В нашем подлунном мире ваш литературный вкус — это как ваш вкус в сексе, с этим ничего нельзя поделать. Однажды пятнадцать лет назад одна девушка, лежа с Ричардом в постели, спросила его: «Как тебе больше всего нравится?» Ричард ответил. Оказалось, что их вкусы совпадают. Так что все получилось. «Амелиор» Гвина всем нравится. Или — ни у кого не вызывает отвращения. «Амелиор» — это нечто вроде классической позы и одновременного оргазма. А книги Ричарда, его проза, явно интересовали малое меньшинство, что очень его угнетало. Если бы об этом узнала полиция, книги Ричарда немедленно попали бы в список запрещенных книг — если бы полиция, конечно, вдруг взяла и поверила в то, что на свете есть люди, занимающиеся чем-то настолько извращенным и трудоемким… Ричард женился на своей сексуальной зацикленности. Но теперь она перестала ею быть. Из этой ипостаси Джину выжили все женщины на земле в возрасте от двенадцати до шестидесяти. Парк — Собачий садик — кишел сексуальными зацикленностями Ричарда. Эти безнадежные призывы — он знал об этом из книг — были предпоследними затихающими тирольскими трелями его ДНК, лебединой песней его эгоистичных генов, во что бы то ни стало жаждущих распространения, пока он еще жив. Он понимал, что все дело в надвигающейся старости. Но это заставляло его чувствовать себя архетипическим подростком, бредящим жарким сплетением тел. Он желал всех и каждую. Он желал Джину, но все его существо, казалось, было против. Как долго это еще может продолжаться? Я восстану — я восстану, и тогда…
Марко допил свой напиток, а потом допил и за папу (от толченого льда у Ричарда заломило зубы).

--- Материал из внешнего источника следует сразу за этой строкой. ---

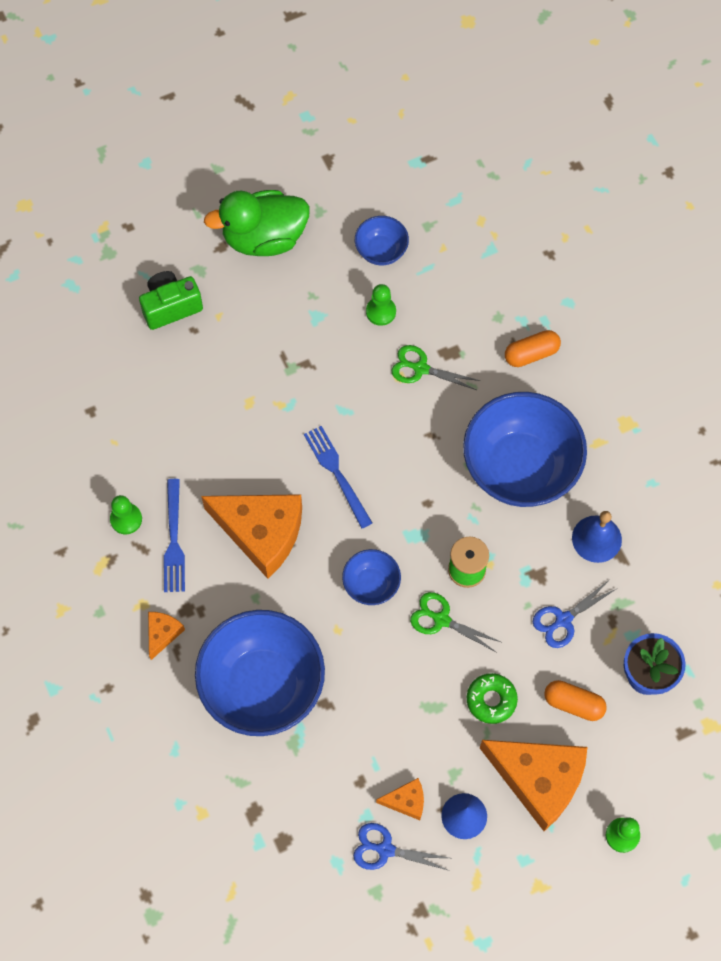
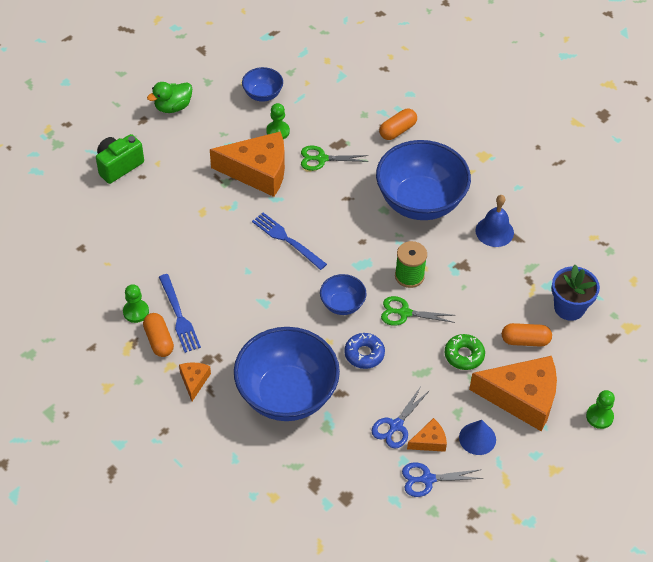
camera: 20 degrees left, 15 degrees down
orange cheese [201,494,302,579] -> orange cheese moved to [210,131,285,197]
green duck [204,190,310,256] -> green duck [147,82,192,113], size x0.60
blue scissors [533,580,618,648] -> blue scissors moved to [372,387,430,448]
none -> orange capsule [143,313,174,357]
none -> blue donut [344,333,385,369]

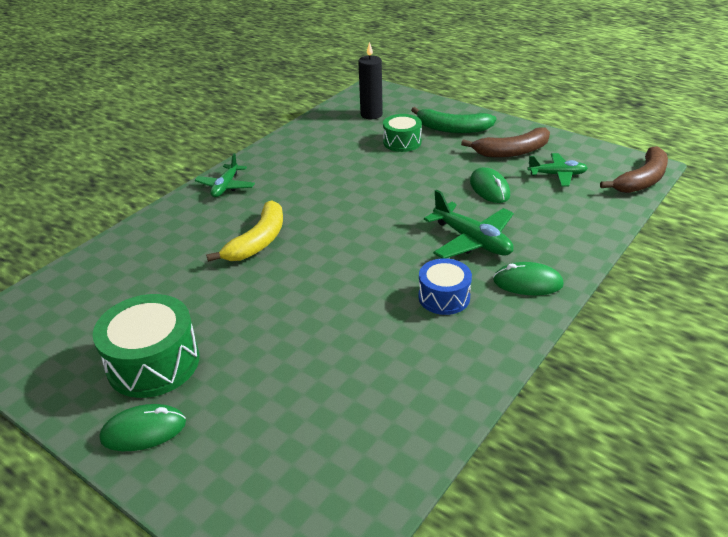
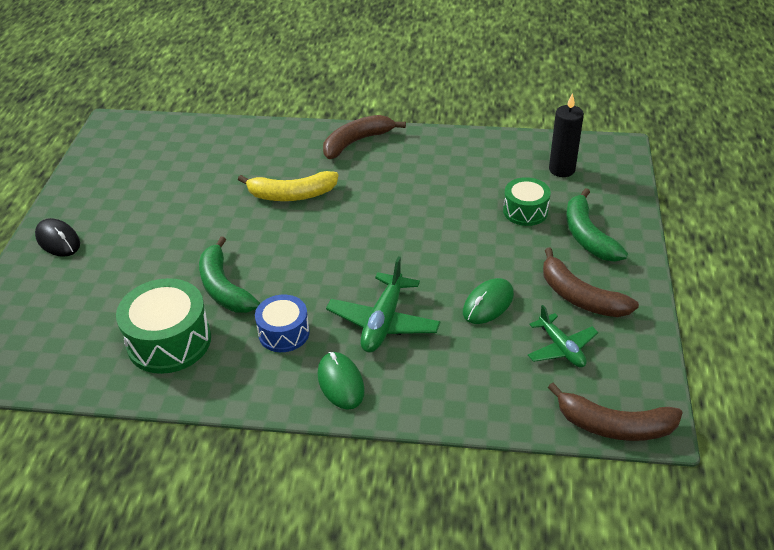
camera: 60 degrees right, 5 degrees up
green drum [93,294,199,398] -> green drum moved to [116,278,211,374]
green mouse [100,404,186,451] -> black mouse [35,218,80,257]
green plane [195,153,255,197] -> brown banana [323,115,406,159]
none -> green banana [199,236,260,313]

Держась за руки, они сделали круг по этому уголку сельской идиллии среди городской суеты — на газонах и лужайках в лучах небесного светила полуприкрытые яркими одеждами человеческие фигуры были поглощены отдыхом и играми. Как только людям могла прийти в голову мысль, что белая кожа — это хорошо, что она лучше всего? Белая кожа настолько очевидно хуже любой другой: это чистейшая дрянь. Бродя здесь, Ричард ощущал плюрализм жизни, ее беспорядочную сексуальность и ее лишенное враждебности отношение к разным человеческим группам. Если она и присутствовала здесь, эта враждебность, Ричард не чувствовал ее гормонов. Он был белым представителем среднего класса, лейбористом, и он старел. Порой Ричарду казалось, что всю свою жизнь он провел в страхе быть избитым (рокерами, бритоголовыми, панками, неграми), однако в его мире уже больше не заправляли банды: насилие теперь исходило от индивидуума, и оно было лишено мотива. Городская идиллия стала делом необычайным. Насилие приходило как гром среди ясного неба, совершенно без причины. Отныне насилие предназначено не для Ричарда. Оно предназначается Марко.

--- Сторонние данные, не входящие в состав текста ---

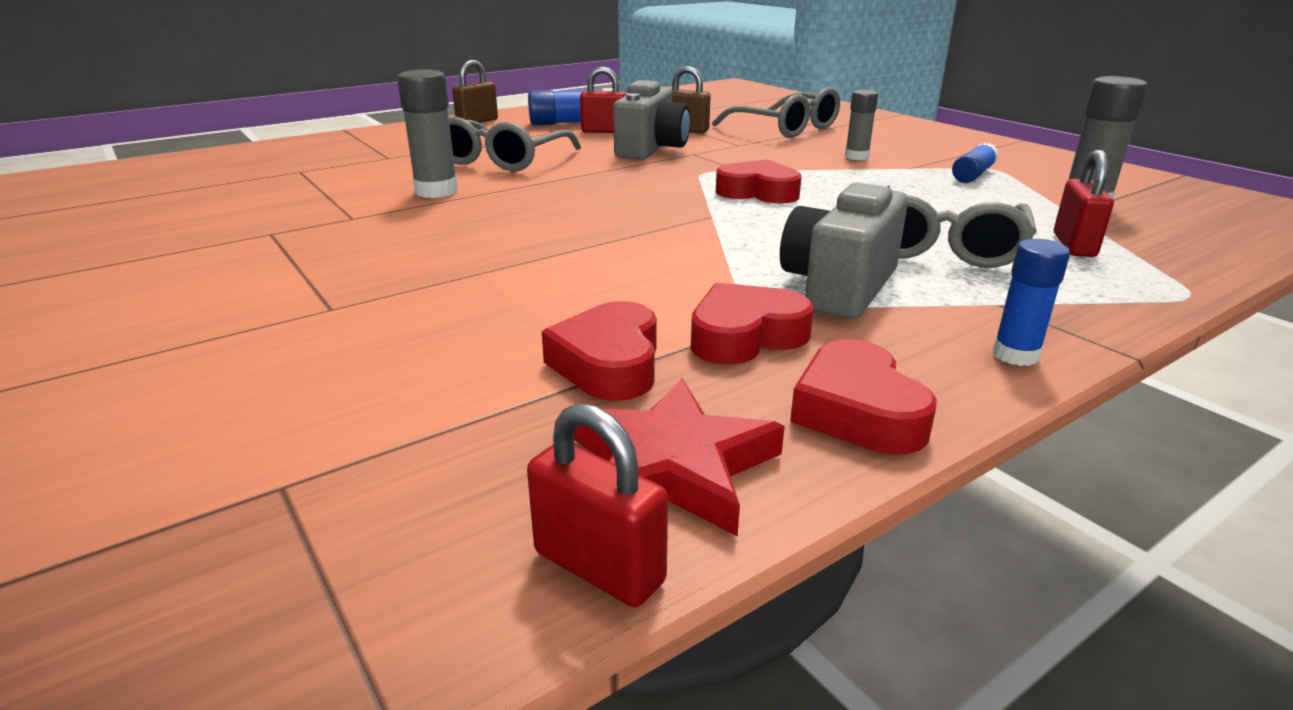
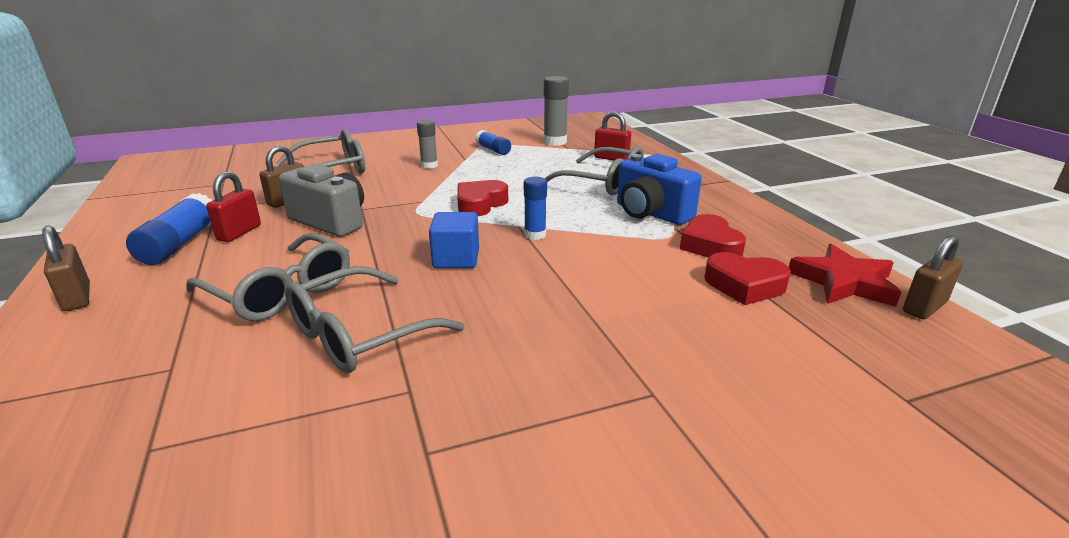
camera: 75 degrees left, 0 degrees up
grey glue stick [397,70,458,198] -> grey glasses [285,266,465,373]
red padlock [527,403,668,607] -> brown padlock [903,235,963,319]
grey camera [780,181,908,319] -> blue camera [617,154,702,225]
red heart [790,339,937,455] -> none
blue glue stick [993,239,1070,366] -> blue glue stick moved to [524,177,547,240]
none -> blue cube [429,212,479,268]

Северные ворота были заперты на цепь, поэтому Ричард неуверенно, дрожа, перелез через ограду, а потом перетащил Марко. Слева от них, по левую руку, огороженный остроконечной изгородью, лежал самый чистый участок Собачьего садика, показательный участок (сдержите слезы гордости). Разумеется, это была собачья уборная, где собакам полагалось гадить, но они этого никогда не делали.

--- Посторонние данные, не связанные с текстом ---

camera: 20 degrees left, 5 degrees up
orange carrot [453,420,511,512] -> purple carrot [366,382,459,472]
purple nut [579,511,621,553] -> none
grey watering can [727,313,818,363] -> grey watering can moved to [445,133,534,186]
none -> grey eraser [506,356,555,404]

Высказывалось множество разных предположений о том, куда «двинется» Гвин Барри после «Амелиора», — во всяком случае, в литературных кругах, где бы эти круги ни находились. (В литературных кругах, которые, возможно, сами по себе и есть не что иное, как утонченная разновидность художественного вымысла.) Разумеется, немало предположений было высказано и на Кэлчок-стрит, 49. Куда теперь пойдет Гвин? Смиренно местечковый, презренно автобиографичный «Город вечного лета» был всего лишь пробой пера. «Амелиор» был безумным бестселлером. Что дальше? Ответ на этот вопрос Ричард, к своему удовольствию, получил очень скоро: на следующий день после того, как он отвез «Лос-Анджелес таймс», ему принесли, тоже с нарочным, экземпляр первой главы третьего романа Гвина. Его доставили в зеленой сумке, дизайн которой напоминал дорогой рюкзак; вдобавок на нем красовалось изображение Гвина и несколько выдержек — не из критики, а из банковских отчетов. Ричард разорвал пакет и со спартанским вздохом обследовал его содержимое. Господи Иисусе. Третий опус Гвина назывался «Возвращенный Амелиор». Обратите внимание: не «Возвращенный город вечного лета». О, нет. «Возвращенный Амелиор». Но зачем им потребовалось его возвращать? Они его не теряли.